Rename "myFeature" to "buildPart" in the records from their start through the line containing "v(44.62, 28.67) *", leaving everything else unchanged, and give those lines back without the pictures.

Stored entries
— Start —

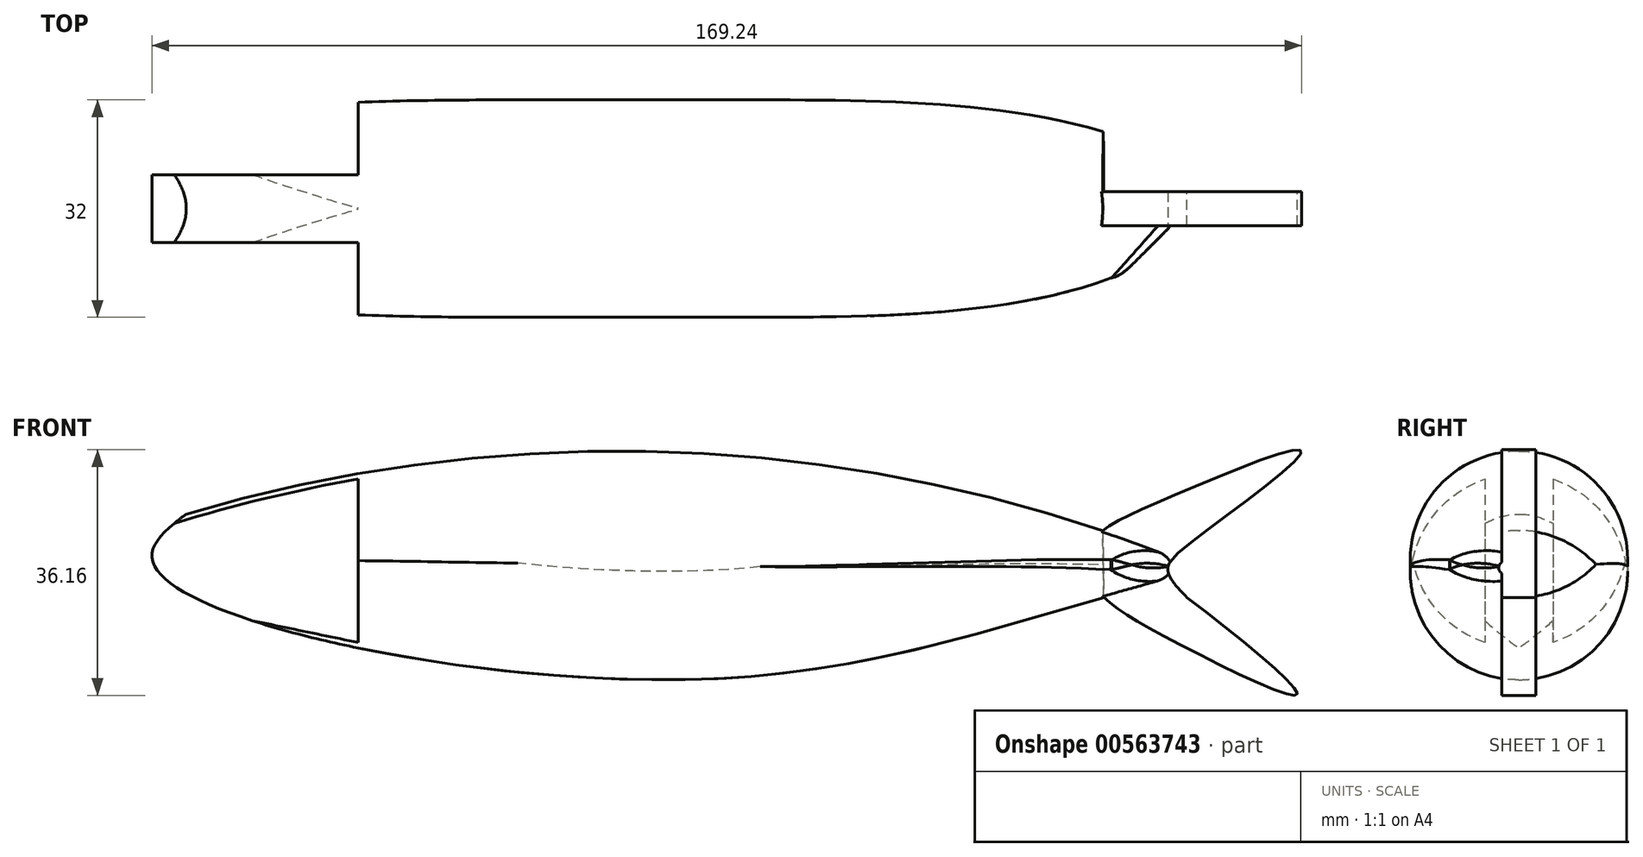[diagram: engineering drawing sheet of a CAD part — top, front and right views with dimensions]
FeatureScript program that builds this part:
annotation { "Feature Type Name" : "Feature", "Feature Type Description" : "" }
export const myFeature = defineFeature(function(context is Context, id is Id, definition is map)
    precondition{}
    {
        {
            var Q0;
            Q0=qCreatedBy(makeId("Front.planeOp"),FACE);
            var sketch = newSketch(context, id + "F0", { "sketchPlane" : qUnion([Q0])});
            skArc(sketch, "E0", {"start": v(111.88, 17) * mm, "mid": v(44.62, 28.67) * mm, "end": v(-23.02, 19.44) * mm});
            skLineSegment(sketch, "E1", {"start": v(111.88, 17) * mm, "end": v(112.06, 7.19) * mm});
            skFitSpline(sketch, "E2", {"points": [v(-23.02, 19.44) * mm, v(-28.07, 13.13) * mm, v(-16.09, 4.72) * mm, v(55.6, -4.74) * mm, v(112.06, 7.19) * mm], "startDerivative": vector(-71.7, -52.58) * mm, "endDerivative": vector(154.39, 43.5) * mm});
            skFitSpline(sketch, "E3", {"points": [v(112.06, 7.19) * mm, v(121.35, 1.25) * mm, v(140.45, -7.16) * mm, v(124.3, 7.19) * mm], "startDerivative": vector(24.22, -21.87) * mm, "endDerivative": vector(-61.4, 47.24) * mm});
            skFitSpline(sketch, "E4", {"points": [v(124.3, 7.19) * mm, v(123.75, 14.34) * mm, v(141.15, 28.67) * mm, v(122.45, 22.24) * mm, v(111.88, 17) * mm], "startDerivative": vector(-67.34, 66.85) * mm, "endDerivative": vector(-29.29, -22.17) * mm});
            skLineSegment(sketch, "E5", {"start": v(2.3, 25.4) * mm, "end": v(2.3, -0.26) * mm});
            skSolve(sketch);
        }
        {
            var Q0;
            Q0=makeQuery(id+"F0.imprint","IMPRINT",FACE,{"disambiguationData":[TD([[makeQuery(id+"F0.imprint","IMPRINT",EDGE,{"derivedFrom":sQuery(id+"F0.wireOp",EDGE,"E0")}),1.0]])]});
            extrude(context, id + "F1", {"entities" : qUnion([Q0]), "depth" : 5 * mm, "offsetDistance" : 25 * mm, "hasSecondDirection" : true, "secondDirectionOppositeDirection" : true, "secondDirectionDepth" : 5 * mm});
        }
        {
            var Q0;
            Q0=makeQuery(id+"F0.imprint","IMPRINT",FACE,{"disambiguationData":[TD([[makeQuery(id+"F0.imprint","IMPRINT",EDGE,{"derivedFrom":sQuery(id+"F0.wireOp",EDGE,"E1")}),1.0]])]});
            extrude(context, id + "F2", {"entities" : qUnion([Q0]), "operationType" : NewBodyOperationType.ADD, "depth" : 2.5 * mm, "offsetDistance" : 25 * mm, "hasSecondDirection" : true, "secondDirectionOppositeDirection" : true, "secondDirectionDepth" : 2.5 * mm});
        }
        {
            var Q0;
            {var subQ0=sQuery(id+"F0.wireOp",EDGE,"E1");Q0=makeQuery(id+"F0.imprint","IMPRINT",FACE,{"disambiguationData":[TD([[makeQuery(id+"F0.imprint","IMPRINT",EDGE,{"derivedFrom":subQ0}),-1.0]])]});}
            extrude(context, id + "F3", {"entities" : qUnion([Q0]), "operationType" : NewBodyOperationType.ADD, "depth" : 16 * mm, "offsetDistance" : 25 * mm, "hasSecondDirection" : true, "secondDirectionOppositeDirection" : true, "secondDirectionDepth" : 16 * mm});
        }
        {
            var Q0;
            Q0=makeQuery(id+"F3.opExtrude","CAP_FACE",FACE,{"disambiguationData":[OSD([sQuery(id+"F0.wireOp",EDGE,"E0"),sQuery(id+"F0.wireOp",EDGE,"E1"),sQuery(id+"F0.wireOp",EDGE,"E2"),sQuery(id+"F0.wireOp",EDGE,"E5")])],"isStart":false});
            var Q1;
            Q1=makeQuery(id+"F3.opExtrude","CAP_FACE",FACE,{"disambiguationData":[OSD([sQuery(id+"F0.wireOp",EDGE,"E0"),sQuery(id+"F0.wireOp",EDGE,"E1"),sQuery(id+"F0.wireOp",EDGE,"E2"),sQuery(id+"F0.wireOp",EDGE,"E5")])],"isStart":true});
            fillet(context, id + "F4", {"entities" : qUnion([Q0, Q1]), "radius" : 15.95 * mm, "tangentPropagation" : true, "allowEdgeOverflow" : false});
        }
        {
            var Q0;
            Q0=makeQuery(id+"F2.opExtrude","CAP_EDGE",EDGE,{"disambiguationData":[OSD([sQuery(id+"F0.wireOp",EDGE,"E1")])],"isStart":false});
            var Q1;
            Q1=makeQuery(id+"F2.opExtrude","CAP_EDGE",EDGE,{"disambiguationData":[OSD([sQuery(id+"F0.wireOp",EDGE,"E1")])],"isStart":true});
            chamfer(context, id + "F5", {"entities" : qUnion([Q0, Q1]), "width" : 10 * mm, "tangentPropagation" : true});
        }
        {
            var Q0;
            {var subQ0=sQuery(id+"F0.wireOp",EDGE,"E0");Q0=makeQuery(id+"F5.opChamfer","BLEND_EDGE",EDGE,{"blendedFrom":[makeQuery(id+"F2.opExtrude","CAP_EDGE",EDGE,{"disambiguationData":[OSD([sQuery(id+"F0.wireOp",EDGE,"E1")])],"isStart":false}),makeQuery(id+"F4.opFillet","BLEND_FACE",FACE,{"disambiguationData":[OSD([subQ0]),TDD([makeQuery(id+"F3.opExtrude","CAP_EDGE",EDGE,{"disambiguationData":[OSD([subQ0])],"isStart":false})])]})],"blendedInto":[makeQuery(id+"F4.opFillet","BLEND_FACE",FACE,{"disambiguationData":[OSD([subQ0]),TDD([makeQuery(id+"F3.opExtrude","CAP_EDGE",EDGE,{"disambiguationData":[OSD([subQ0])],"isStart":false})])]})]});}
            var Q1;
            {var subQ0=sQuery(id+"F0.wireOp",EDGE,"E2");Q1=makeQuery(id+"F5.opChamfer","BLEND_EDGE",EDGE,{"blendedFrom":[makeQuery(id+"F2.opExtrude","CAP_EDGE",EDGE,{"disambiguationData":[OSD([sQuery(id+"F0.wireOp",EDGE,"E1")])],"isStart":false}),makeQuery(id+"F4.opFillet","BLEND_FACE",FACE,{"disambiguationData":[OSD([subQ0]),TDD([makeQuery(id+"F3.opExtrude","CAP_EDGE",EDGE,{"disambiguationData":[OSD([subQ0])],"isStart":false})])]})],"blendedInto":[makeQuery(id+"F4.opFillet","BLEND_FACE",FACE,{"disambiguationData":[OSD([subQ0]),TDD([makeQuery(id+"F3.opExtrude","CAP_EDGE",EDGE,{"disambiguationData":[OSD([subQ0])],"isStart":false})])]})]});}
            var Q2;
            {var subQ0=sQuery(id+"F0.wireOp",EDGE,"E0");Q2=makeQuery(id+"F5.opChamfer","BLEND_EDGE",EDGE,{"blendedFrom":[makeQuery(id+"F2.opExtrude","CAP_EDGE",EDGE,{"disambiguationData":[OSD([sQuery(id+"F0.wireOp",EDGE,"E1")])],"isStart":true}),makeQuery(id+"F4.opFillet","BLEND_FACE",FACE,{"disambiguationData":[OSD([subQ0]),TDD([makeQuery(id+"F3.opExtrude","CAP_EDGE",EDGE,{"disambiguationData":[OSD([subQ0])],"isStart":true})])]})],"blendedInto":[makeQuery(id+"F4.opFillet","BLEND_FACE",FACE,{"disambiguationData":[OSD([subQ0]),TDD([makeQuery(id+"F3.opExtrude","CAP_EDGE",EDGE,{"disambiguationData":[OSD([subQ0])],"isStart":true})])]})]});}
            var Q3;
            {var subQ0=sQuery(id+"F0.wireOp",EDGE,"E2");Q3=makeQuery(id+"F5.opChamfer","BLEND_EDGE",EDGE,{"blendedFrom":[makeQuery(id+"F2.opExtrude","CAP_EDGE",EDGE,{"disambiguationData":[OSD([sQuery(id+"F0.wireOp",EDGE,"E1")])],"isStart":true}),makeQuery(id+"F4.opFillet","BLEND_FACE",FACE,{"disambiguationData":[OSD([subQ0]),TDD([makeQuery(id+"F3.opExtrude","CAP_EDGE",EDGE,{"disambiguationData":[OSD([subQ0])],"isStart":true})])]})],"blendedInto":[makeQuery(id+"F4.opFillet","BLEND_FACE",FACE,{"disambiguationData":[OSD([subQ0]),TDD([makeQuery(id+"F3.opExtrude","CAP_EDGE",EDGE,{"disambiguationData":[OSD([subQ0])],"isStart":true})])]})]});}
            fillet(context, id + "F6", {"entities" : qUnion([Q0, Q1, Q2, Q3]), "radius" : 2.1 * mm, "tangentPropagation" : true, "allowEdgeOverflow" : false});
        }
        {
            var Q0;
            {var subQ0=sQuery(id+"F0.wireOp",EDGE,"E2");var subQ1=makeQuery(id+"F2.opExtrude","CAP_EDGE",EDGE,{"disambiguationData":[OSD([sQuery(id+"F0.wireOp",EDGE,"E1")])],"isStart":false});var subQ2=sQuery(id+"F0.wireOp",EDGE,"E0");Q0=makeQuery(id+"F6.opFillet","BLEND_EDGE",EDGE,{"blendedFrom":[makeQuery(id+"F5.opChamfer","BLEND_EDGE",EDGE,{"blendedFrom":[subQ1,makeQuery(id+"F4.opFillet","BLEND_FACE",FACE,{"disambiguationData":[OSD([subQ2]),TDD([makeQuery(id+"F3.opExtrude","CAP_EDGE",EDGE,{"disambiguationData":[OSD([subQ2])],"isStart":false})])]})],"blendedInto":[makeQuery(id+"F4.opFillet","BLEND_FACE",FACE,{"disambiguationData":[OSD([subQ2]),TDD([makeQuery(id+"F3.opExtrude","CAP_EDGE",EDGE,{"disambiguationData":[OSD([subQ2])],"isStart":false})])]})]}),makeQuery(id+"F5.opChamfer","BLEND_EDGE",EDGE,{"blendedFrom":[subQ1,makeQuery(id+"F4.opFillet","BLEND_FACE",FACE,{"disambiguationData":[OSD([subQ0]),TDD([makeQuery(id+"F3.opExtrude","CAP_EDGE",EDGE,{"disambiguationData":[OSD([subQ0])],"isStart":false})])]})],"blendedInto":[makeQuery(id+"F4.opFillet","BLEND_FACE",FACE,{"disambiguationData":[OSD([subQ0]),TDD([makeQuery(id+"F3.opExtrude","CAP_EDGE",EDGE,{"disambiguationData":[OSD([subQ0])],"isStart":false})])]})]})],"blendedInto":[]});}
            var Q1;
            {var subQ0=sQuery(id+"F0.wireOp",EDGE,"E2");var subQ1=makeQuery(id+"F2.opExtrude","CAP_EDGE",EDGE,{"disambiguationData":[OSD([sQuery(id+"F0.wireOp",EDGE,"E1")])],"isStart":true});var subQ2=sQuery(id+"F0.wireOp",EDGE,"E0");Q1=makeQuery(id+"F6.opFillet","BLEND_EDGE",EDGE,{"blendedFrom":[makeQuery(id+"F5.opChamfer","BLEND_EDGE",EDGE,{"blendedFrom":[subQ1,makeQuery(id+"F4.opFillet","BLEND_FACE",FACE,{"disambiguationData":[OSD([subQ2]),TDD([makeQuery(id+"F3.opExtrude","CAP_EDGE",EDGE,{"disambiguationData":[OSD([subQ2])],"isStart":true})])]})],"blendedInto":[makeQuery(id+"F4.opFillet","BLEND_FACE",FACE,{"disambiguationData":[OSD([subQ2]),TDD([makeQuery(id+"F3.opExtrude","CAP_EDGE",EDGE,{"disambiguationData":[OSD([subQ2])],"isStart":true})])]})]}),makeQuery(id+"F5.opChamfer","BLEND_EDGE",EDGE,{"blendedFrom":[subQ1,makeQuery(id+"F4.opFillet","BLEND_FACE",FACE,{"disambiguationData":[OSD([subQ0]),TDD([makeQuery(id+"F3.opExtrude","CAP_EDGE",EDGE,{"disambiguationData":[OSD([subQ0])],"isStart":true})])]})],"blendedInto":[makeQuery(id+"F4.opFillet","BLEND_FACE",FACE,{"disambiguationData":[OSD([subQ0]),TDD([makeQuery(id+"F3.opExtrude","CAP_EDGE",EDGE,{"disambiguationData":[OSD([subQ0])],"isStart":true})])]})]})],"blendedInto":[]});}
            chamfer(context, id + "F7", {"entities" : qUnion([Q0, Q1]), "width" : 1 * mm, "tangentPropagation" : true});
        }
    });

— End —

-- TASK OUTPUT --
[diagram: engineering drawing sheet of a CAD part — top, front and right views with dimensions]
FeatureScript program that builds this part:
annotation { "Feature Type Name" : "Feature", "Feature Type Description" : "" }
export const buildPart = defineFeature(function(context is Context, id is Id, definition is map)
    precondition{}
    {
        {
            var Q0;
            Q0=qCreatedBy(makeId("Front.planeOp"),FACE);
            var sketch = newSketch(context, id + "F0", { "sketchPlane" : qUnion([Q0])});
            skArc(sketch, "E0", {"start": v(111.88, 17) * mm, "mid": v(44.62, 28.67) * mm, "end": v(-23.02, 19.44) * mm});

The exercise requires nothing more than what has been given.